A ban on using electronic cigarettes in public spaces across the state of New York takes effect Wednesday, something critics warn will undermine public health in the city.
Democratic Gov. Andrew Cuomo signed the law Oct. 23, which amends New York’s Indoor Clean Air Act to include e-cigarettes. Under the new rules, e-cigarettes are viewed no differently than any other tobacco product, despite research showing the devices eliminate up to 95 percent of the risks associated with smoking, reports Democrat and Chronicle.
Vaping will is now banned anywhere that smoking is restricted, including restaurants, bars and workplaces. Proponents of the ban say it will help improve overall public health in the city, claiming there is little known about the health impacts of secondhand vapor.
Critics say the ban could actually undermine public health goals because it restricts use of the products to areas where smoking is allowed. Smokers may be less likely to ever attempt quitting with a vape if the products are relegated to the status of combustible cigarettes.
Charles Hughes, a policy analyst at the Manhattan Institute, argued in an editorial in Economics 21 Oct. 25 that, “failing to recognize the differences between conventional cigarettes and e-cigarettes could slow the rate at which people shift away from conventional cigarettes.” He points to a study released Oct. 2 by the Lombardi Comprehensive Cancer Center at Georgetown University Medical Center, which shows that, even in a worst case scenario, if vaping were to largely replace smoking, roughly 1.6 million smokers would avoid premature death and collectively add 20.8 million extra years to their lives.

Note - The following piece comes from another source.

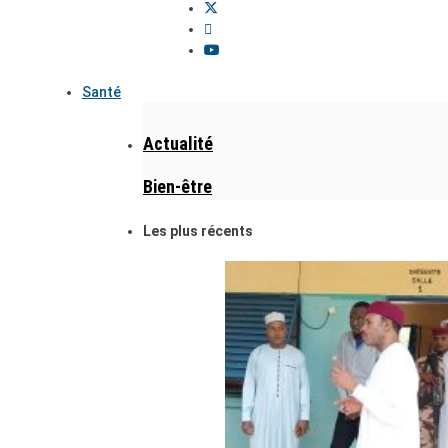
Santé
Actualité
Bien-être
Les plus récents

“While e-cigarettes are not without some degree of risk and uncertainty, many studies have found that they pose substantially less risk than conventional cigarettes, and may even speed the shift away from more dangerous cigarette smoking,” Hughes wrote in Economics 21. “Replacing a significant amount of cigarette use with vaping could deliver immense health benefits in the coming years, but bans such as the one in New York State could make those benefits much harder to realize.”

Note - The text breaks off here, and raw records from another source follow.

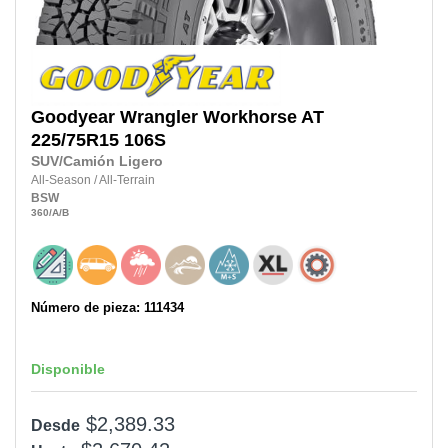
Goodyear
Wrangler Workhorse AT
225/75R15
106S
SUV/Camión Ligero
All-Season
/
All-Terrain
BSW
360
/A
/B
Número de pieza: 111434
Disponible
$2,389.33
Desde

Public health experts focused on harm reduction point out, like Hughes, policies that restrict vaping and conflate the health risks with those from combustible tobacco make it harder for smokers to quit. In the best case scenario from the Georgetown University study, if vaping were to largely replace smoking, roughly 6.6 million smokers would avoid premature death and collectively add 86.7 million extra years to their lives.
Advocates of smoking alternatives say alarmism over vaping misses the larger point about e-cigarettes, namely that they are a harm reduction tool helping millions of smokers quit worldwide.